I searched and found xmltodict which is used for the same purpose:
import xmltodict
with open(r'path\to\1.xml', encoding='utf-8', errors='ignore') as fd:
obj = xmltodict.parse(fd.read())
Running this gives me an ordered dict
:
>>> obj
OrderedDict([('NewDataSet', OrderedDict([('Root', [OrderedDict([('Phonemic', 'and'), ('Phonetic', 'nd'), ('Description', None), ('Start', '0'), ('End', '8262')]), OrderedDict([('Phonemic', 'comfortable'), ('Phonetic', 'comfetebl'), ('Description', 'adj'), ('Start', '61404'), ('End', '72624')])])]))])

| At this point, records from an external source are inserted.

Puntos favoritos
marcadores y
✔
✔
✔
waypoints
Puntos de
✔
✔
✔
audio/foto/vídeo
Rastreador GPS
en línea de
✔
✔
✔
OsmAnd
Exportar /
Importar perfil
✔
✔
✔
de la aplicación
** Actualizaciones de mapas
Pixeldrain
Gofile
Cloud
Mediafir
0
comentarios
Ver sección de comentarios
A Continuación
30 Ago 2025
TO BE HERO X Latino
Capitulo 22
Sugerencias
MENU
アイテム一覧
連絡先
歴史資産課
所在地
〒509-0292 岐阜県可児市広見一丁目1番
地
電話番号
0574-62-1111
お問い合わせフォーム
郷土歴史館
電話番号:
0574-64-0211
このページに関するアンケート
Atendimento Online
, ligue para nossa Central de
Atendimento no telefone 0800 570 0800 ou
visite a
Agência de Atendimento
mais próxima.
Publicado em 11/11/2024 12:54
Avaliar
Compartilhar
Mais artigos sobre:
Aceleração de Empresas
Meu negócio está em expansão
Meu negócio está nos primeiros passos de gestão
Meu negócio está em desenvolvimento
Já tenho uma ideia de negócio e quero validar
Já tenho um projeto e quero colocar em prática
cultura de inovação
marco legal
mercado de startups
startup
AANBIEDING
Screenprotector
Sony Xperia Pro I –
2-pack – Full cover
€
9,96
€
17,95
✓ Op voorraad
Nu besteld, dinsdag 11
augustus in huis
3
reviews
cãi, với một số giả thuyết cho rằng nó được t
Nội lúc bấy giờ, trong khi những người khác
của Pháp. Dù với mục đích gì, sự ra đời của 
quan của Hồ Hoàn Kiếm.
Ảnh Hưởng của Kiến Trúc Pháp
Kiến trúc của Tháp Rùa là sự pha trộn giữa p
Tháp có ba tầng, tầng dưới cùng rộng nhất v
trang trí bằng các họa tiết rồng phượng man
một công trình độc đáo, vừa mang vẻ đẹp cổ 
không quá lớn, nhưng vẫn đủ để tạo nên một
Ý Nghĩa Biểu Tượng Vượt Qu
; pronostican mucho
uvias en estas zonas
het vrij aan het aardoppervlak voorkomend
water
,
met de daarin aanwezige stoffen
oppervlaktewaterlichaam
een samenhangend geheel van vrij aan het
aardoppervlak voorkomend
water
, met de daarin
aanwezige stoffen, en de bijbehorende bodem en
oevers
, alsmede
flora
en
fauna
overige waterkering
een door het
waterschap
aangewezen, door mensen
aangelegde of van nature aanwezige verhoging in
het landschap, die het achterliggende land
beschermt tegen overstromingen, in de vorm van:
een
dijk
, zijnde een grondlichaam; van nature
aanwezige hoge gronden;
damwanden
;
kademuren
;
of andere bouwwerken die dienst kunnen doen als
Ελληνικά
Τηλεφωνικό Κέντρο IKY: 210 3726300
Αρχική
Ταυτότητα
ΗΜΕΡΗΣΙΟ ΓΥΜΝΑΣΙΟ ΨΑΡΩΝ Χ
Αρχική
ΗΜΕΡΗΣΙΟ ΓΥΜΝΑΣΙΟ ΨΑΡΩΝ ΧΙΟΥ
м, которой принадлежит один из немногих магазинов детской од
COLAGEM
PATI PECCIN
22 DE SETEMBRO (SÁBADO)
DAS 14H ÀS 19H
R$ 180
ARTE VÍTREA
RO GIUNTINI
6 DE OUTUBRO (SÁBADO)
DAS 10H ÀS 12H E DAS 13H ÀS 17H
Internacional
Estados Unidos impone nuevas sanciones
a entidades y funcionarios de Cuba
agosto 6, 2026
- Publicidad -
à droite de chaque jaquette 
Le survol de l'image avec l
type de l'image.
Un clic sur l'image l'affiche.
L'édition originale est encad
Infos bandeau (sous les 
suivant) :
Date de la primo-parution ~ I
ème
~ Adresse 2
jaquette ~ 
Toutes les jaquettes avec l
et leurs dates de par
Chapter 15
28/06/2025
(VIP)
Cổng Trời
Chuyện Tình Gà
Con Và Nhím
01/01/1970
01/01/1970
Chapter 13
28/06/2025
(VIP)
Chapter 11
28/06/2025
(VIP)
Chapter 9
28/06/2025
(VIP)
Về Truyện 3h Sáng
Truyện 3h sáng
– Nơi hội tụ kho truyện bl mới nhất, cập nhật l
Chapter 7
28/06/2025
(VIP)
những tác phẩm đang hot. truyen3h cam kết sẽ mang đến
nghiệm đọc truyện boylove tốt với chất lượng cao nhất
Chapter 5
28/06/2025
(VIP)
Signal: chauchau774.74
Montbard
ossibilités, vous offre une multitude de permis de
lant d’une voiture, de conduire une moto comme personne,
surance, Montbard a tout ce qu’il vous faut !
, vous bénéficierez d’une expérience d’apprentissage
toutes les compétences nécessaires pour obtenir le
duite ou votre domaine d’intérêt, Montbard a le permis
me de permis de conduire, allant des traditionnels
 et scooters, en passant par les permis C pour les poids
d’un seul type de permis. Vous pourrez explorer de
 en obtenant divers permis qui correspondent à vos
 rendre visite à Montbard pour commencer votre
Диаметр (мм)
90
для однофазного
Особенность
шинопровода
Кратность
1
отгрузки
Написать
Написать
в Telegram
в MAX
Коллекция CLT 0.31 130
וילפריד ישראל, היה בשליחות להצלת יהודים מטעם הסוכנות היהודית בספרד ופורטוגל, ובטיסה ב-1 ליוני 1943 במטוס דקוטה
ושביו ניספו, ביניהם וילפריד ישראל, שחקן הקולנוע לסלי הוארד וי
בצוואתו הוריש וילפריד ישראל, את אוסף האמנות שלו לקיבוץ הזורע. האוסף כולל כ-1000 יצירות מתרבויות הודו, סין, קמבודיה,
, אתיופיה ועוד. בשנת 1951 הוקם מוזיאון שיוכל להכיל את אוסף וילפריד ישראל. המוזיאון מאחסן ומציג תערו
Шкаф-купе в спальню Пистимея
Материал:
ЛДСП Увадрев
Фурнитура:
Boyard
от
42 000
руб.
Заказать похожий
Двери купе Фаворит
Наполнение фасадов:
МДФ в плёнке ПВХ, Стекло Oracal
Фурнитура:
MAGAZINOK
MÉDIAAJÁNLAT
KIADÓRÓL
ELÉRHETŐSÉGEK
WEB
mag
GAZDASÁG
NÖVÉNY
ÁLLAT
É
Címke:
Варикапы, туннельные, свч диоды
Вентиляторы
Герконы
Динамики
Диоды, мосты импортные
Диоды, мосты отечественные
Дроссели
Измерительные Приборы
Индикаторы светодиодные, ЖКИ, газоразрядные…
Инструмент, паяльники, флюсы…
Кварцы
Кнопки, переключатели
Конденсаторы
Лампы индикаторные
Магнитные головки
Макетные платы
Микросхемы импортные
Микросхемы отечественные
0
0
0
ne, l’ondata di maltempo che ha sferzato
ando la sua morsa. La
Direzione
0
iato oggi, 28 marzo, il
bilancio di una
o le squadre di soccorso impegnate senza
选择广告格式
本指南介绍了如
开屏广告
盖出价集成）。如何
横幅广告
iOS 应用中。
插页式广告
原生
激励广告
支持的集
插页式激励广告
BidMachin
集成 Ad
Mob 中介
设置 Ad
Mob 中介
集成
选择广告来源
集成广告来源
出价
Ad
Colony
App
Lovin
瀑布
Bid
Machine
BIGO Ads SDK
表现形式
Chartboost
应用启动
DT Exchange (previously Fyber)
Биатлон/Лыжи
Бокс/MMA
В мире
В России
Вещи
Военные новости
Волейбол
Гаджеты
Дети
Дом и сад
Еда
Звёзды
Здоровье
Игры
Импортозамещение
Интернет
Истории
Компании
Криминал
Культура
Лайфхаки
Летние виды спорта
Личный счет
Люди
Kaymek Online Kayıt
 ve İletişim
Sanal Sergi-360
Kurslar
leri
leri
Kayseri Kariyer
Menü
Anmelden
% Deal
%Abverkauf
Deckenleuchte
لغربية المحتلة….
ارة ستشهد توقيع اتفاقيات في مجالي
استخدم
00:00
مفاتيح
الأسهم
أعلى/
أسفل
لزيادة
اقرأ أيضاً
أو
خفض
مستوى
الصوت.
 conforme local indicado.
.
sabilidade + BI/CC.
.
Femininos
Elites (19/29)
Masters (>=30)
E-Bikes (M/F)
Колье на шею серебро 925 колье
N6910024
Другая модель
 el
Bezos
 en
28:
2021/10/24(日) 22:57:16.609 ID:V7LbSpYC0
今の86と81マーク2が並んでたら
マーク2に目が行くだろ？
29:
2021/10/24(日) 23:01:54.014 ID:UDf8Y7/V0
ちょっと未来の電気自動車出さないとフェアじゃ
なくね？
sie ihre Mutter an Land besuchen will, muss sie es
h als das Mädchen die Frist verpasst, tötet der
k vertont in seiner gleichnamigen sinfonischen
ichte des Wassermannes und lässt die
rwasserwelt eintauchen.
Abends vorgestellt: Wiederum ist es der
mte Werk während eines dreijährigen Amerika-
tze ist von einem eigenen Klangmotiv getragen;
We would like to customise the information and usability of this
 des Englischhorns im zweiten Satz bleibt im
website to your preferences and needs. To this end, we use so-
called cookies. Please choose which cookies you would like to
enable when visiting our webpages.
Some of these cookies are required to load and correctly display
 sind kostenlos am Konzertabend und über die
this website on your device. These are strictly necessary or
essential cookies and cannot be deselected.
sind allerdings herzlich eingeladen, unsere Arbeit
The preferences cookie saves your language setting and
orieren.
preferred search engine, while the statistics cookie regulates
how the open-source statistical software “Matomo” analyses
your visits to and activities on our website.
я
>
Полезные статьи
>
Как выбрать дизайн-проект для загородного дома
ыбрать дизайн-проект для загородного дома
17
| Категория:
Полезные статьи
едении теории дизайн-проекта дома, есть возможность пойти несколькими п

Now this unfortunately hasn't made things simpler and I am not sure how to go about implementing the program with the new data structure. For example to access nd
I'd have to write:
obj['NewDataSet']['Root'][0]['Phonetic']
which is ridiculously complicated. I tried to make it into a regular dictionary by dict()
but as it is nested, the inner layers remain ordered and my data is so big.